------ Input records ------

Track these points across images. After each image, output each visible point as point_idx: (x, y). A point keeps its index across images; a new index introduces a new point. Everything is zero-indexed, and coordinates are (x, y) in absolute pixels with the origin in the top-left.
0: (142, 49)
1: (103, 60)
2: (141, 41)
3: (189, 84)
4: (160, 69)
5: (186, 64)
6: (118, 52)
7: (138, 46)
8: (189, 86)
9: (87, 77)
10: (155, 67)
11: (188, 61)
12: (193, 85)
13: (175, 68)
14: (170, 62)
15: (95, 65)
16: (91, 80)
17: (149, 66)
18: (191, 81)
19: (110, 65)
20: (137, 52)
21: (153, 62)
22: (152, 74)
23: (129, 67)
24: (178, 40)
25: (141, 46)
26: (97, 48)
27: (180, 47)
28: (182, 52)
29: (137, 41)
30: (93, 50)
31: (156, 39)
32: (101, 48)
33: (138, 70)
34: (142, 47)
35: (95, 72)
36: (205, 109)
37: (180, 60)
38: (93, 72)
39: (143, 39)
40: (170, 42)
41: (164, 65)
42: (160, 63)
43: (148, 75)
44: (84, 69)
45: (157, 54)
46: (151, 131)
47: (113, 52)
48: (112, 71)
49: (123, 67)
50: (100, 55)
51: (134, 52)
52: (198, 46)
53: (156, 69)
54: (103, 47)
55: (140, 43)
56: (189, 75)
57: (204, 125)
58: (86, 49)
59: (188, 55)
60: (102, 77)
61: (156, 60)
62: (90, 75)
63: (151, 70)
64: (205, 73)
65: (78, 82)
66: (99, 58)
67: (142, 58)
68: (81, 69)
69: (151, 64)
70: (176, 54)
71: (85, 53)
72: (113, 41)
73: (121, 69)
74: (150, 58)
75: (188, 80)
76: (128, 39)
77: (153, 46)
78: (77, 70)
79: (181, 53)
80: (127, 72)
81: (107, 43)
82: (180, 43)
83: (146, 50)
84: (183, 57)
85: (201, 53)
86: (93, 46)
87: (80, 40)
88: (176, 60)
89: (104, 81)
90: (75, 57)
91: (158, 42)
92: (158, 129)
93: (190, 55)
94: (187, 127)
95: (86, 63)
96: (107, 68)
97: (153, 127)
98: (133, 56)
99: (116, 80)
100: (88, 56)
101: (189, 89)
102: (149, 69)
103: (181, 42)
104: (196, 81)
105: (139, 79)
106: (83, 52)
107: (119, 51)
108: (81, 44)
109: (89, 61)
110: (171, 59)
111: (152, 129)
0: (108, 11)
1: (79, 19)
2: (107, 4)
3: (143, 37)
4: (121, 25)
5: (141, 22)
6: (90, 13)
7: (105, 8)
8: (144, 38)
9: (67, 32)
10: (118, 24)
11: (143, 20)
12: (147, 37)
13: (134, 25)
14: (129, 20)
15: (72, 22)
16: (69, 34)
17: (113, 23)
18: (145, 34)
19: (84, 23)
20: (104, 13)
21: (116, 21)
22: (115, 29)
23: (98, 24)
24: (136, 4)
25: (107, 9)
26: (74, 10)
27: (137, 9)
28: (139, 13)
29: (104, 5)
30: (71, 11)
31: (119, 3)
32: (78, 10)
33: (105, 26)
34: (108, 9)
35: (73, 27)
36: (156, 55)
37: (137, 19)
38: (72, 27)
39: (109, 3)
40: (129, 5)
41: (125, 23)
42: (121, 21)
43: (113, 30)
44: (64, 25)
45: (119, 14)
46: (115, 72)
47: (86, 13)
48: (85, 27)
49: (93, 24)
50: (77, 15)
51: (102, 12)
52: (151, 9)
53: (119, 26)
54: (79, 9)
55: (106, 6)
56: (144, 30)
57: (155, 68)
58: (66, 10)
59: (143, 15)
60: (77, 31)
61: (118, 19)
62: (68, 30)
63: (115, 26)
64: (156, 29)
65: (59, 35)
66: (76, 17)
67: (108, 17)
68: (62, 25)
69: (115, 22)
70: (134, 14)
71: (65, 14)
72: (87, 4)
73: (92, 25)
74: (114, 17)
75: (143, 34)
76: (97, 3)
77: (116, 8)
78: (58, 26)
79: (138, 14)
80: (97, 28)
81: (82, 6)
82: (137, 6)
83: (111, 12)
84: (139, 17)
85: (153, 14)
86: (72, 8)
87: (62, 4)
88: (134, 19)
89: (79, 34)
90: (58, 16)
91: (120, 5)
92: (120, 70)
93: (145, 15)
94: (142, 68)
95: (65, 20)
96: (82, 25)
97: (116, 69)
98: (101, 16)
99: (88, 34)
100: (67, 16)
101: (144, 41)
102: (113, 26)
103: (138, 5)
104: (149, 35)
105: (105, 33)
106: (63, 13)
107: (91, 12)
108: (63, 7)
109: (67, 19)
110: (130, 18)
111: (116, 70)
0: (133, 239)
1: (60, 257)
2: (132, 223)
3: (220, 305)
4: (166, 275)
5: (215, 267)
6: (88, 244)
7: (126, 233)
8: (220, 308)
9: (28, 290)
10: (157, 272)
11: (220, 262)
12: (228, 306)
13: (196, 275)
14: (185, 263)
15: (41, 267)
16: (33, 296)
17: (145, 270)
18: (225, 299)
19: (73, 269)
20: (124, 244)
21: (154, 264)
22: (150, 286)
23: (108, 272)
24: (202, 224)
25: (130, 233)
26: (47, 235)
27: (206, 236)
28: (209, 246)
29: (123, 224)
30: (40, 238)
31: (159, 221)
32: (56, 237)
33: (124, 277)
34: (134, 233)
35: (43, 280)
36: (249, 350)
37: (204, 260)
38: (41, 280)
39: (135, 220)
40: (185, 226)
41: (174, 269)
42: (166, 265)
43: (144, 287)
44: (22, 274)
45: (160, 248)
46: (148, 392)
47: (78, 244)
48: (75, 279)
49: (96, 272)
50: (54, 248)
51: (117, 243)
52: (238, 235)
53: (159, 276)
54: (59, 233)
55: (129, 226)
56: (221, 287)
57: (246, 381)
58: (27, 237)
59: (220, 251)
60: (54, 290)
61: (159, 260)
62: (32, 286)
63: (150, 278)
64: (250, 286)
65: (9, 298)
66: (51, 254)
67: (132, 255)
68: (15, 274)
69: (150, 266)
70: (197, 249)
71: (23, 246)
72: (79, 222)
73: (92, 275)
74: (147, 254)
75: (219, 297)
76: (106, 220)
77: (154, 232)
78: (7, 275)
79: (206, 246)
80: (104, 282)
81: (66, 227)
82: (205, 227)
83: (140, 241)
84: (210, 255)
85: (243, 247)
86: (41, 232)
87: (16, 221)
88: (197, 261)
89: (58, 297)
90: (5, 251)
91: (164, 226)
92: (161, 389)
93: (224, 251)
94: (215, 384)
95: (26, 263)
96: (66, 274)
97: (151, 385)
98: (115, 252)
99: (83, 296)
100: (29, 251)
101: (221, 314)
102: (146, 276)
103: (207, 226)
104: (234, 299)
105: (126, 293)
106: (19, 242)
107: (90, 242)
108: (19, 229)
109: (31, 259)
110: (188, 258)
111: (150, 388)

------

• What you need to do
Exactly as written, transcribe every line shown above.

• Answer to the exercise
Track these points across images. After each image, output each visible point as point_idx: (x, y). A point keeps its index across images; a new index introduces a new point. Everything is zero-indexed, and coordinates are (x, y) in absolute pixels with the origin in the top-left.
0: (142, 49)
1: (103, 60)
2: (141, 41)
3: (189, 84)
4: (160, 69)
5: (186, 64)
6: (118, 52)
7: (138, 46)
8: (189, 86)
9: (87, 77)
10: (155, 67)
11: (188, 61)
12: (193, 85)
13: (175, 68)
14: (170, 62)
15: (95, 65)
16: (91, 80)
17: (149, 66)
18: (191, 81)
19: (110, 65)
20: (137, 52)
21: (153, 62)
22: (152, 74)
23: (129, 67)
24: (178, 40)
25: (141, 46)
26: (97, 48)
27: (180, 47)
28: (182, 52)
29: (137, 41)
30: (93, 50)
31: (156, 39)
32: (101, 48)
33: (138, 70)
34: (142, 47)
35: (95, 72)
36: (205, 109)
37: (180, 60)
38: (93, 72)
39: (143, 39)
40: (170, 42)
41: (164, 65)
42: (160, 63)
43: (148, 75)
44: (84, 69)
45: (157, 54)
46: (151, 131)
47: (113, 52)
48: (112, 71)
49: (123, 67)
50: (100, 55)
51: (134, 52)
52: (198, 46)
53: (156, 69)
54: (103, 47)
55: (140, 43)
56: (189, 75)
57: (204, 125)
58: (86, 49)
59: (188, 55)
60: (102, 77)
61: (156, 60)
62: (90, 75)
63: (151, 70)
64: (205, 73)
65: (78, 82)
66: (99, 58)
67: (142, 58)
68: (81, 69)
69: (151, 64)
70: (176, 54)
71: (85, 53)
72: (113, 41)
73: (121, 69)
74: (150, 58)
75: (188, 80)
76: (128, 39)
77: (153, 46)
78: (77, 70)
79: (181, 53)
80: (127, 72)
81: (107, 43)
82: (180, 43)
83: (146, 50)
84: (183, 57)
85: (201, 53)
86: (93, 46)
87: (80, 40)
88: (176, 60)
89: (104, 81)
90: (75, 57)
91: (158, 42)
92: (158, 129)
93: (190, 55)
94: (187, 127)
95: (86, 63)
96: (107, 68)
97: (153, 127)
98: (133, 56)
99: (116, 80)
100: (88, 56)
101: (189, 89)
102: (149, 69)
103: (181, 42)
104: (196, 81)
105: (139, 79)
106: (83, 52)
107: (119, 51)
108: (81, 44)
109: (89, 61)
110: (171, 59)
111: (152, 129)
0: (108, 11)
1: (79, 19)
2: (107, 4)
3: (143, 37)
4: (121, 25)
5: (141, 22)
6: (90, 13)
7: (105, 8)
8: (144, 38)
9: (67, 32)
10: (118, 24)
11: (143, 20)
12: (147, 37)
13: (134, 25)
14: (129, 20)
15: (72, 22)
16: (69, 34)
17: (113, 23)
18: (145, 34)
19: (84, 23)
20: (104, 13)
21: (116, 21)
22: (115, 29)
23: (98, 24)
24: (136, 4)
25: (107, 9)
26: (74, 10)
27: (137, 9)
28: (139, 13)
29: (104, 5)
30: (71, 11)
31: (119, 3)
32: (78, 10)
33: (105, 26)
34: (108, 9)
35: (73, 27)
36: (156, 55)
37: (137, 19)
38: (72, 27)
39: (109, 3)
40: (129, 5)
41: (125, 23)
42: (121, 21)
43: (113, 30)
44: (64, 25)
45: (119, 14)
46: (115, 72)
47: (86, 13)
48: (85, 27)
49: (93, 24)
50: (77, 15)
51: (102, 12)
52: (151, 9)
53: (119, 26)
54: (79, 9)
55: (106, 6)
56: (144, 30)
57: (155, 68)
58: (66, 10)
59: (143, 15)
60: (77, 31)
61: (118, 19)
62: (68, 30)
63: (115, 26)
64: (156, 29)
65: (59, 35)
66: (76, 17)
67: (108, 17)
68: (62, 25)
69: (115, 22)
70: (134, 14)
71: (65, 14)
72: (87, 4)
73: (92, 25)
74: (114, 17)
75: (143, 34)
76: (97, 3)
77: (116, 8)
78: (58, 26)
79: (138, 14)
80: (97, 28)
81: (82, 6)
82: (137, 6)
83: (111, 12)
84: (139, 17)
85: (153, 14)
86: (72, 8)
87: (62, 4)
88: (134, 19)
89: (79, 34)
90: (58, 16)
91: (120, 5)
92: (120, 70)
93: (145, 15)
94: (142, 68)
95: (65, 20)
96: (82, 25)
97: (116, 69)
98: (101, 16)
99: (88, 34)
100: (67, 16)
101: (144, 41)
102: (113, 26)
103: (138, 5)
104: (149, 35)
105: (105, 33)
106: (63, 13)
107: (91, 12)
108: (63, 7)
109: (67, 19)
110: (130, 18)
111: (116, 70)
0: (133, 239)
1: (60, 257)
2: (132, 223)
3: (220, 305)
4: (166, 275)
5: (215, 267)
6: (88, 244)
7: (126, 233)
8: (220, 308)
9: (28, 290)
10: (157, 272)
11: (220, 262)
12: (228, 306)
13: (196, 275)
14: (185, 263)
15: (41, 267)
16: (33, 296)
17: (145, 270)
18: (225, 299)
19: (73, 269)
20: (124, 244)
21: (154, 264)
22: (150, 286)
23: (108, 272)
24: (202, 224)
25: (130, 233)
26: (47, 235)
27: (206, 236)
28: (209, 246)
29: (123, 224)
30: (40, 238)
31: (159, 221)
32: (56, 237)
33: (124, 277)
34: (134, 233)
35: (43, 280)
36: (249, 350)
37: (204, 260)
38: (41, 280)
39: (135, 220)
40: (185, 226)
41: (174, 269)
42: (166, 265)
43: (144, 287)
44: (22, 274)
45: (160, 248)
46: (148, 392)
47: (78, 244)
48: (75, 279)
49: (96, 272)
50: (54, 248)
51: (117, 243)
52: (238, 235)
53: (159, 276)
54: (59, 233)
55: (129, 226)
56: (221, 287)
57: (246, 381)
58: (27, 237)
59: (220, 251)
60: (54, 290)
61: (159, 260)
62: (32, 286)
63: (150, 278)
64: (250, 286)
65: (9, 298)
66: (51, 254)
67: (132, 255)
68: (15, 274)
69: (150, 266)
70: (197, 249)
71: (23, 246)
72: (79, 222)
73: (92, 275)
74: (147, 254)
75: (219, 297)
76: (106, 220)
77: (154, 232)
78: (7, 275)
79: (206, 246)
80: (104, 282)
81: (66, 227)
82: (205, 227)
83: (140, 241)
84: (210, 255)
85: (243, 247)
86: (41, 232)
87: (16, 221)
88: (197, 261)
89: (58, 297)
90: (5, 251)
91: (164, 226)
92: (161, 389)
93: (224, 251)
94: (215, 384)
95: (26, 263)
96: (66, 274)
97: (151, 385)
98: (115, 252)
99: (83, 296)
100: (29, 251)
101: (221, 314)
102: (146, 276)
103: (207, 226)
104: (234, 299)
105: (126, 293)
106: (19, 242)
107: (90, 242)
108: (19, 229)
109: (31, 259)
110: (188, 258)
111: (150, 388)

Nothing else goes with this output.